Think of the startups, their access to customers and potential future competition for Facebook. If ISP’s didn’t allow open access to social networks, and Orkut was willing to pay for preferential pricing, would Facebook have dominated the social networking space in India?
What Zuckerberg did say
In between what were mostly safe questions (including “why free Internet, why not water?”, “what would you do now if you started up again?”), a reporter from the Washington Post slipped in a second question (only one question per selected person was allowed, and only those who had submitted questions earlier were allowed to ask) about this walled garden approach, and it potentially creating monopolies:
“The way that this works is”, Zuckerberg said, “we’re trying to pioneer this model where the operator can offer free basic services to help people understand why the Internet is valuable for them. Offer a some basic things for free, that are going to be valuable to the society, ultimately with the goal of helping people learn more about what they can do on the Internet. They ultimately can buy data plans to fund the development of the Internet. Ultimately it is up to the operators to choose which services they want to include. Right, so I think it is going to vary from country to country, in terms of which companies people want to include, which non-profit services, social issues are more important that the government wants to fund app development for to include in these packages. And there’s no rule that says that Facebook or any other company has to be included in this. It’s just proving that this is a model that works to get more people on the Internet and to make it so that operators can also increase their profitability so that they can invest more to build more infrastructure so that they can serve more people. I’m optimistic that getting more people on the Internet will help Facebook over the long term too, but there’s definitely no rule that says that Facebook has to be included in each country as a service. If you take a country like China where Facebook is blocked, I can guarantee you that if the model ends of being successful, we are obviously not going to be offered there, and that’s fine because if more people get on the Internet and there are different services there, that’s still good for the world.”

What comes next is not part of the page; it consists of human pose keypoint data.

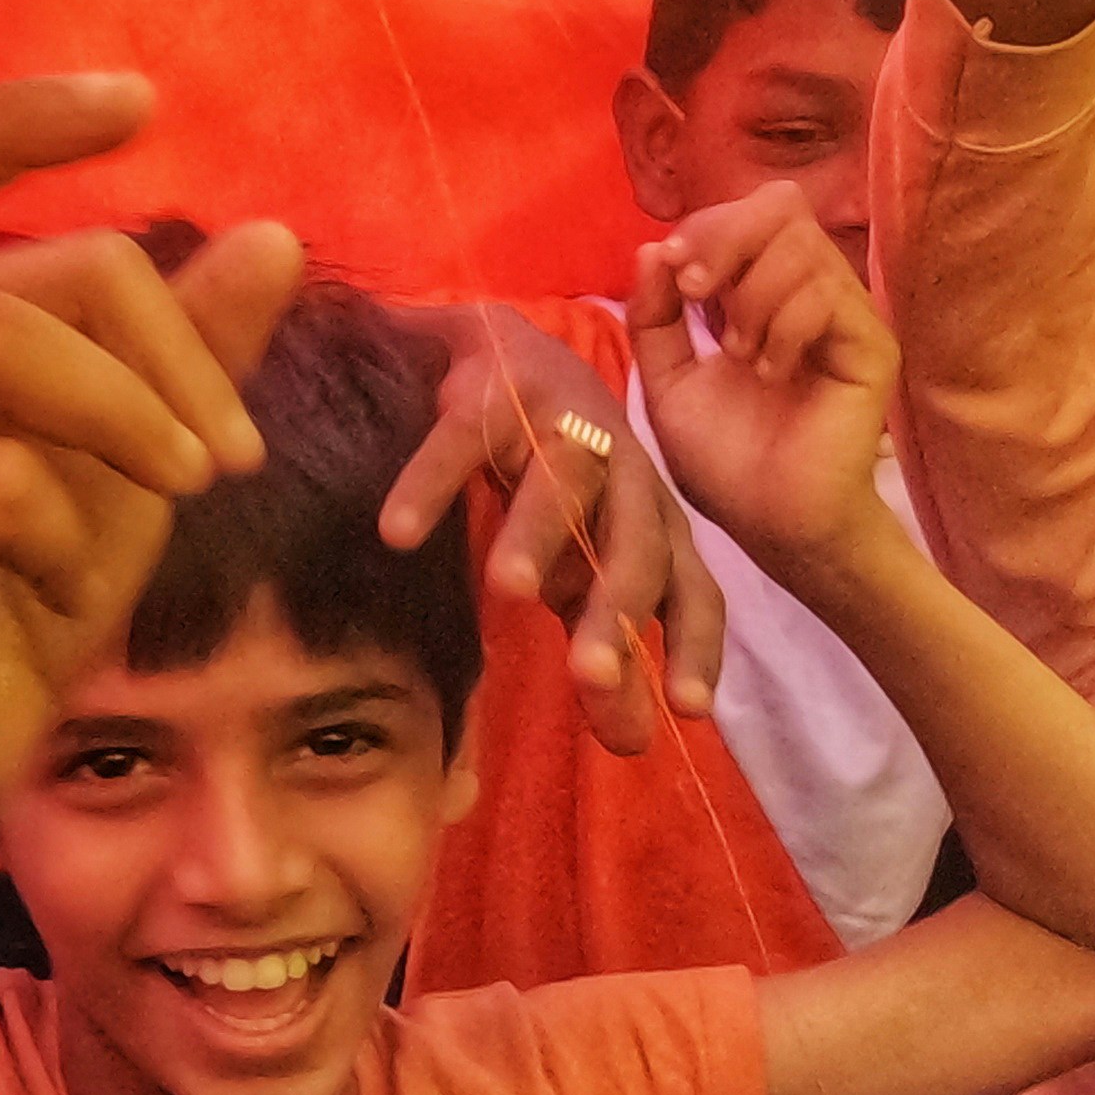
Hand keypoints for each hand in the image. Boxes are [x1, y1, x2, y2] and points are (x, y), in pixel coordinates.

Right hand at [0, 79, 299, 838]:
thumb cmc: (30, 579)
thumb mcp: (138, 453)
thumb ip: (196, 348)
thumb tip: (276, 235)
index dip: (11, 111)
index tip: (140, 99)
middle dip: (154, 327)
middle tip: (234, 445)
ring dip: (127, 414)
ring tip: (189, 487)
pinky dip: (63, 531)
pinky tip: (61, 582)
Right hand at [381, 304, 724, 750]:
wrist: (500, 348)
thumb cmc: (553, 482)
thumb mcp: (581, 570)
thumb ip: (606, 653)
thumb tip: (636, 746)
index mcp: (654, 524)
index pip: (693, 589)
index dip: (696, 644)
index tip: (690, 709)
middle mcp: (625, 474)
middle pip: (634, 543)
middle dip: (616, 608)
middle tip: (590, 674)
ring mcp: (565, 423)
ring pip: (562, 480)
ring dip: (537, 532)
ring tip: (507, 589)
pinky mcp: (496, 387)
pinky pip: (461, 436)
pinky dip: (431, 481)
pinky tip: (398, 531)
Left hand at [623, 185, 903, 591]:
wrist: (775, 526)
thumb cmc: (728, 466)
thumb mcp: (666, 382)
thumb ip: (654, 316)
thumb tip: (654, 248)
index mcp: (763, 294)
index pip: (747, 216)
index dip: (707, 228)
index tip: (675, 276)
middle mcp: (811, 295)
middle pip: (782, 207)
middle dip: (726, 241)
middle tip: (697, 295)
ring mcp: (847, 319)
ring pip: (802, 248)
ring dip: (752, 298)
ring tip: (741, 357)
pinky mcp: (873, 348)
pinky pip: (827, 297)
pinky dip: (784, 328)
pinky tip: (772, 375)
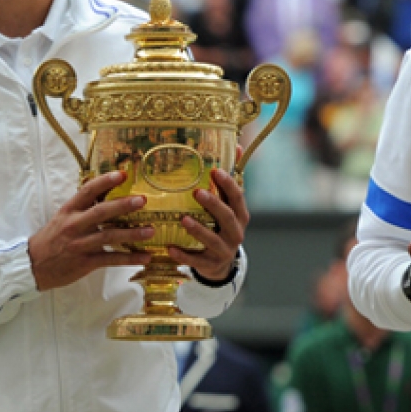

Indian companies might create apps as per the ‘Make in India’ philosophy, but the lack of a neutral Internet access ecosystem, and the existence of a walled garden like Internet.org, is going to hinder competition. The access, development and social services angle is just sugarcoating.
Vodafone chief Vittorio Colao was quoted as saying that Internet.org wasn’t fair. “It is almost like Zuckerberg does philanthrophy, but with my money,” he said. Considering Facebook hasn’t partnered with Vodafone, it is not clear what Colao means when he says ‘with my money’. One can only assume he is referring to the potential loss of customers who may be opting for free internet.org over Vodafone data plans.